Stage 4: Over-frazzled

  • Elevated state: Headache, rising. Fullstop.
  • Elevated state: The children are engaged in some kind of turf warfare involving their bedrooms, some soft toys, and an eclectic set of Lego, combining many sets received by both over time.
  • Elevated state: At work people are knocking at the door asking for revisions to projects that I thought were finished long ago. The number of fires I am able to put out is now being surpassed by the overall number of fires.
  • Elevated state: I start stupid disagreements over stuff that matters not in the slightest, like whether there are dishes in the sink. “Why are there always dishes in the sink?” “There aren’t – you’re exaggerating.” These stupid disagreements spawn more stupid disagreements.
  • Critical state: I knock a milk bottle down the stairs and it smashes all over the stairs and concrete. Neko runs out to see what the kerfuffle is and he runs through the glass; he’s unharmed, but I’m annoyed at him anyway, and for this he is (rightly) aggrieved.
  • Critical state: The cat, restless and carefree, has given up stalking the chickens because they are too big, but caught a sparrow, dragged it inside half alive, and is periodically letting it go and then recatching it inside. There are feathers everywhere, and Vic, unflappable about most things, is, well, flappable. The chickens are restless; their coop has turned into a swamp with all the rain, and they now look like bedraggled rats with the occasional feather.

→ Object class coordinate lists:
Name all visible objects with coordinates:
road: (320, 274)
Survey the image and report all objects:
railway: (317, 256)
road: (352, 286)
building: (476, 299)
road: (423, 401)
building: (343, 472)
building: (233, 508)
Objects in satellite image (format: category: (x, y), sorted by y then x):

---

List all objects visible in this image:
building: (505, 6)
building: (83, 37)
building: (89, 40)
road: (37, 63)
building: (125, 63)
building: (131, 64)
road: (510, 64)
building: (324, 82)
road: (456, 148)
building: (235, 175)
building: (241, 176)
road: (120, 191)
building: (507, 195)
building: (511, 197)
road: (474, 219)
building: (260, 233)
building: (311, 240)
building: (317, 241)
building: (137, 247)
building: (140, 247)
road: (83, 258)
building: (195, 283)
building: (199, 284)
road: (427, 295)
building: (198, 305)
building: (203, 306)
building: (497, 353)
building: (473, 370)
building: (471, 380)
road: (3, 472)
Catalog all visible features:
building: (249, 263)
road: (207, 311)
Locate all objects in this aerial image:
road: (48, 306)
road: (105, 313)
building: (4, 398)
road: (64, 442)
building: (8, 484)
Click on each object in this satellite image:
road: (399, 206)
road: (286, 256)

==

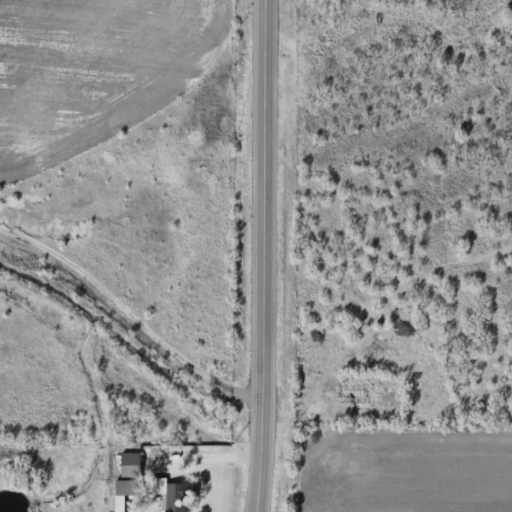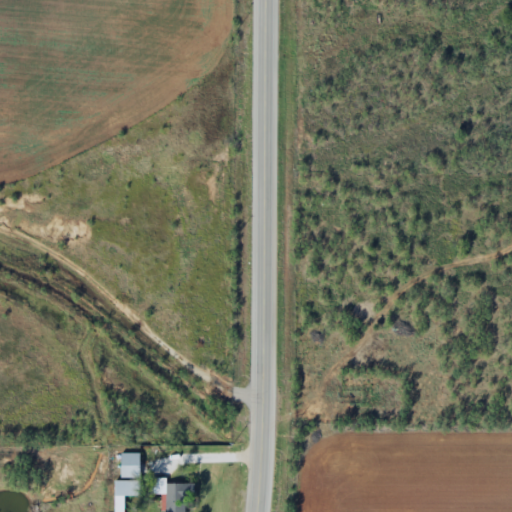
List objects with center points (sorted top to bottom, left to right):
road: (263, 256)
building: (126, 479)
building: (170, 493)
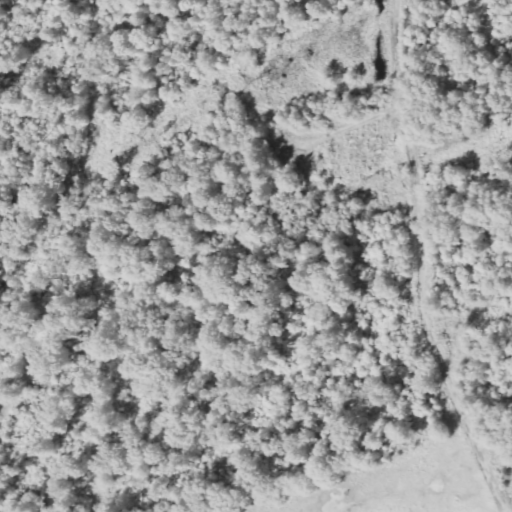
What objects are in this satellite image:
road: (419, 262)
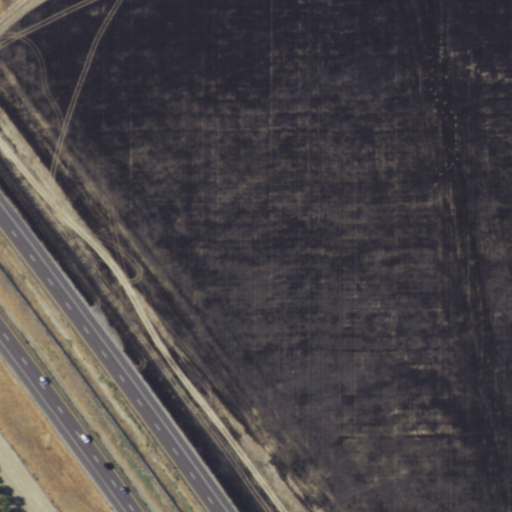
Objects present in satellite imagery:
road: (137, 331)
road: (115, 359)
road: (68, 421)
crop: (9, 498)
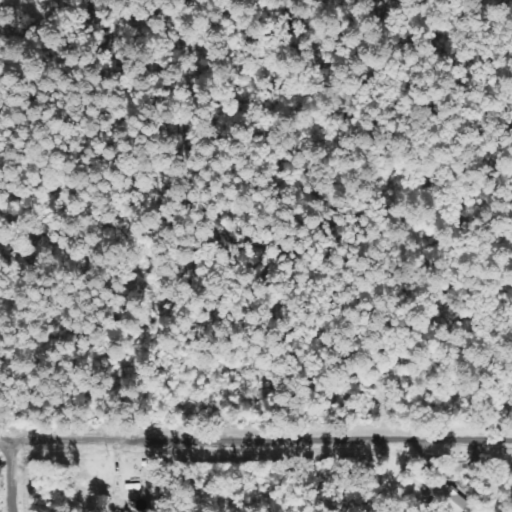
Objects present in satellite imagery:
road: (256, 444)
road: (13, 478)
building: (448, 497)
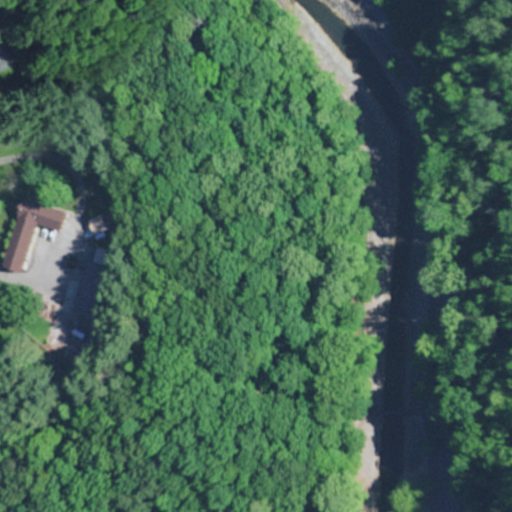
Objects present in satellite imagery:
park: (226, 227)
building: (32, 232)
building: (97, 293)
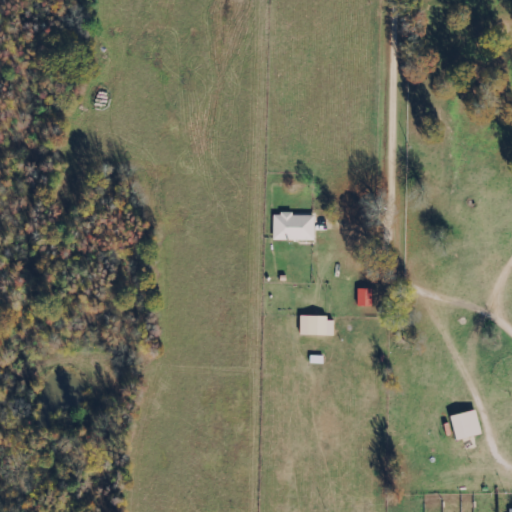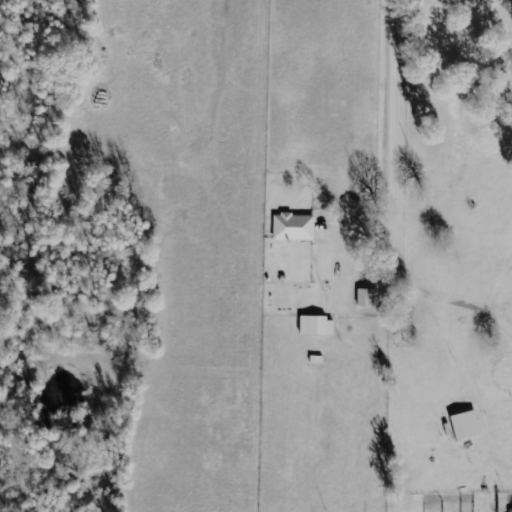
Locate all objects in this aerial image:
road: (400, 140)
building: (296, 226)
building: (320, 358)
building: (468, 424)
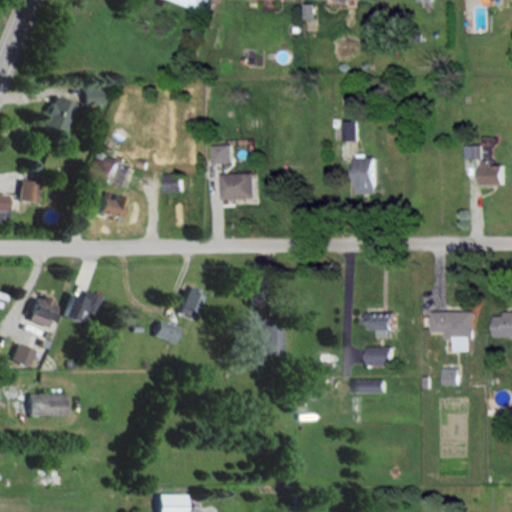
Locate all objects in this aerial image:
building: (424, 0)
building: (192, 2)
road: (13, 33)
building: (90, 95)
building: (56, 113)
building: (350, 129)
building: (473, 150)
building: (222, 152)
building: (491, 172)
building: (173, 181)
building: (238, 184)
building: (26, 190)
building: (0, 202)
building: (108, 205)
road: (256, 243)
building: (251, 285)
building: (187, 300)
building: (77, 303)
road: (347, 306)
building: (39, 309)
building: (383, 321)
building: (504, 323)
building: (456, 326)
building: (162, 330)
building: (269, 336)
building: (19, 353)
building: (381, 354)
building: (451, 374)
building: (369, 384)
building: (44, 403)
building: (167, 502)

→ Exercises:
1) Print the part of the "Stage 4: Over-frazzled" passage that starts with "Stage 4: Over-frazzled" and goes on through "more stupid disagreements.".
2) Carry on the "Stage 4: Over-frazzled" passage about a household under strain from the point where it stops.

→ Answers for each item:
1)
Stage 4: Over-frazzled

  • Elevated state: Headache, rising. Fullstop.
  • Elevated state: The children are engaged in some kind of turf warfare involving their bedrooms, some soft toys, and an eclectic set of Lego, combining many sets received by both over time.
  • Elevated state: At work people are knocking at the door asking for revisions to projects that I thought were finished long ago. The number of fires I am able to put out is now being surpassed by the overall number of fires.
  • Elevated state: I start stupid disagreements over stuff that matters not in the slightest, like whether there are dishes in the sink. “Why are there always dishes in the sink?” “There aren’t – you’re exaggerating.” These stupid disagreements spawn more stupid disagreements.

2)
Stage 5: FRAZZLEVILLE

  • Critical state: The paint damage from the bathroom leak is pretty minor in comparison to the condensation damage on ALL OF THE WOODEN WINDOWS in the house, even though we’re studious with this little window vacuum cleaner for removing all the water, when it appears. A guy comes to talk about fixing the house with a comprehensive ventilation system, which sounds great, but he keeps using the words “just” and “only” to describe the large sums of money required to make such a thing a reality.
  • Critical state: The cat has accidentally left some poo in the middle of the hallway; the dog is eyeing it up.
  • Critical state: In the early morning, every family member is listening to a different audiobook or podcast or song at the same time, in the same space. Above the cacophony of voices, Neko is asking for more food even though he’s already eaten three breakfasts, Ida is refusing to eat, and Vic is asking whether the hair on her broken hand is now growing differently to the hair on her not broken hand.
  • Critical state: The siblings are openly at war, and trying to sneak in minor blows and claim innocence with excuses like: “What? I was just walking past and I brushed him with my foot.” Or: “We were just playing! And I… tapped her on the face.”
  • Critical state: Work is on fire and there is widespread looting.
  • Critical state: There are rainbow lights in front of my eyes, which usually signals an incoming megaheadache. My muscles are so tight they constrict the nerves to my face, which goes numb.
  • EVERYTHING IS IN ALL CAPS NOW, LIKE THOSE TEXT MESSAGES FROM YOUR MUM WHEN SHE HAD AN OLD PHONE. THIS IS FRAZZLEVILLE.
  • AKA: Stress nexus, breakdown station, anxiety central, FRAZZLEGEDDON, FRAZZLE ROCK.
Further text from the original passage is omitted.